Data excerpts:
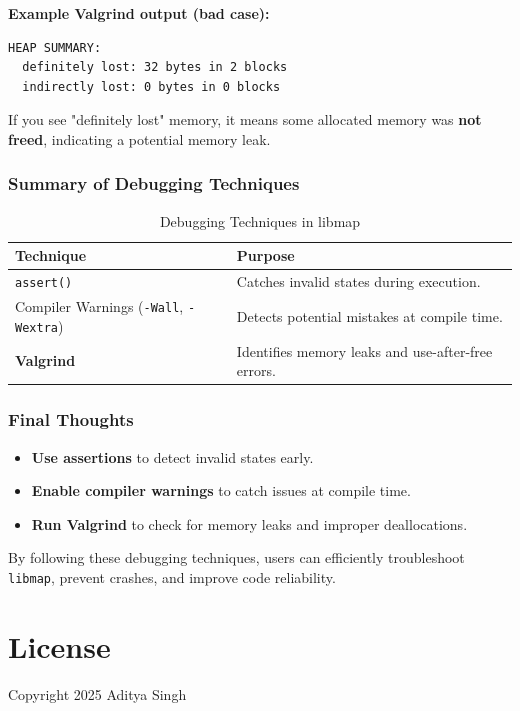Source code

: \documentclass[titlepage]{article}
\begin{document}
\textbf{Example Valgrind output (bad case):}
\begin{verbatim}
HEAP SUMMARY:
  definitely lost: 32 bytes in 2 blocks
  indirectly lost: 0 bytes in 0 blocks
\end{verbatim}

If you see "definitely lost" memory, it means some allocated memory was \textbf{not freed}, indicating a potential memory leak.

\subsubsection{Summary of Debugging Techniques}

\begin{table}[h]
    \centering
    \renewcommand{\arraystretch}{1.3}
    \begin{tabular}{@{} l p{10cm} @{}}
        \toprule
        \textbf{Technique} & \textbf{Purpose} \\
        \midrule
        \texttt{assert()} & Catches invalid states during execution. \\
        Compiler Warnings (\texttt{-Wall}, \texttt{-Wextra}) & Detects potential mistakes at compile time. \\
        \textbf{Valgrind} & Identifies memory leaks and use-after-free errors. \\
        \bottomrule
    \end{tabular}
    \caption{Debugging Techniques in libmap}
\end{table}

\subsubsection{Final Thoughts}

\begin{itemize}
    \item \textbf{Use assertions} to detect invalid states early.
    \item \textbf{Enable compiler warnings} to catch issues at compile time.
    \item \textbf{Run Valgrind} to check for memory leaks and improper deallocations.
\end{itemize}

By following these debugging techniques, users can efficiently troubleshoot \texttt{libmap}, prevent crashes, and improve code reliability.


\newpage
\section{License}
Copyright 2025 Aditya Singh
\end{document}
--
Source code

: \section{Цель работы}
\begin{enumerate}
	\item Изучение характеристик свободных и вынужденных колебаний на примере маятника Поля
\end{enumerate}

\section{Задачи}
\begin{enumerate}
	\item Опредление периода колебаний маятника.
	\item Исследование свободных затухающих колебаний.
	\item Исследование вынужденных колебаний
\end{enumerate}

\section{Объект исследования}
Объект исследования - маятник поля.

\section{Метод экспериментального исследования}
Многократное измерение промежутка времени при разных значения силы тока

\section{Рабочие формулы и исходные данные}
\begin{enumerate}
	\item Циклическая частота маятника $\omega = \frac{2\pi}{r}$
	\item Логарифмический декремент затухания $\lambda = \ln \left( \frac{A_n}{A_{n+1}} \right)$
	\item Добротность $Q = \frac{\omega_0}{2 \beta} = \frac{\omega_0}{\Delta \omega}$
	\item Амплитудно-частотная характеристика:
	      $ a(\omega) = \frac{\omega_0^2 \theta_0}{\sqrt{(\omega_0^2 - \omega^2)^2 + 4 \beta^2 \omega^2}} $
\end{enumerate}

▶ Task goal
For each line above that includes "beta", copy the line.

▶ Solution to the exercise
	\item Добротность $Q = \frac{\omega_0}{2 \beta} = \frac{\omega_0}{\Delta \omega}$
	      $ a(\omega) = \frac{\omega_0^2 \theta_0}{\sqrt{(\omega_0^2 - \omega^2)^2 + 4 \beta^2 \omega^2}} $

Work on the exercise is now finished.